DHS gets OK to hire security expert

At $106,919 a year, veteran Secret Service agent to focus on agency needs

A legislative panel on Tuesday signed off on the state Department of Human Services' proposal to hire a veteran U.S. Secret Service agent as its chief of security and compliance for $106,919 a year.

The action came after a department deputy director, Keesha Smith, acknowledged that the department has "a major gap" in the security for its county offices across the state and its staff.

The Joint Budget Committee's Personnel Subcommittee approved the request to pay Brian Marr, who has been the U.S. Secret Service special agent in charge at Little Rock since April 2005, at the maximum authorized salary for the department's job.

Marr, who is paid $124,000 a year in his current job, is an exceptionally well-qualified applicant because he has more than 25 years of work experience with the Secret Service, including serving on the presidential protective detail from February 1997-August 2001, said the state's personnel administrator, Kay Barnhill.

Afterward, Marr said he would retire from the federal government before he goes to work for the Department of Human Services.
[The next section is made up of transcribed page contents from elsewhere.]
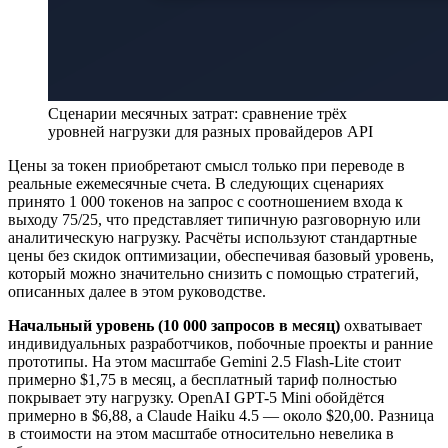
Сценарии месячных затрат: сравнение трёх
уровней нагрузки для разных провайдеров API
Цены за токен приобретают смысл только при переводе в
реальные ежемесячные счета. В следующих сценариях
принято 1 000 токенов на запрос с соотношением входа к
выходу 75/25, что представляет типичную разговорную или
аналитическую нагрузку. Расчёты используют стандартные
цены без скидок оптимизации, обеспечивая базовый уровень,
который можно значительно снизить с помощью стратегий,
описанных далее в этом руководстве.
Начальный уровень (10 000 запросов в месяц)
охватывает
индивидуальных разработчиков, побочные проекты и ранние
прототипы. На этом масштабе Gemini 2.5 Flash-Lite стоит
примерно $1,75 в месяц, а бесплатный тариф полностью
покрывает эту нагрузку. OpenAI GPT-5 Mini обойдётся
примерно в $6,88, а Claude Haiku 4.5 — около $20,00. Разница
в стоимости на этом масштабе относительно невелика в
Marr will start his new job April 10, said department spokesman Amy Webb.

Barnhill said in a letter to the subcommittee that the Department of Human Services has undergone an internal reorganization and needs to restructure its security practices and procedures.

Marr will look at offices in each county, Smith said.

"We do not have any type of security measure at those facilities. We don't have private security. Staff are, in essence, responsible for whatever happens at those respective facilities," she told lawmakers.

The position "became critical for us" after two incidents, Smith said.

"We had an individual that just happened to be passing the office and she was having a manic episode and ended up pulling out a knife on her children and the children went into our building and two of our staff members ended up tackling that person. But they had no knowledge as to what to do. They just jumped into action, which was concerning for us," Smith said.

Webb said later the incident was in Independence County in October 2016.

Smith said a caseworker at the department's Children and Family Services Division "had a gun pulled on them when they went to go try to do a well check on a child." She also said that's happened many times.

Webb said later that that incident occurred in Poinsett County in January 2016.

Smith said Marr's first task is to look at physical security for county offices and the second task is look into personal security of the staff of the Children and Family Services and Adult Protective Services.

Sen. Joyce Elliott, D-Little Rock, asked if the department plans to provide some security with the caseworkers doing "the well check" and whether that would lead to the need to hire more employees.

"We don't at this present time anticipate that we are going to have to hire a lot of other additional individuals," Smith said. "Some of this is going to come through better partnerships with local law enforcement, which he [Marr] is going to help facilitate, and then some additional things that we have talked about for some time. We have talked about things like mace and ways in which staff can protect themselves that are non-lethal, and which roads we need to go down."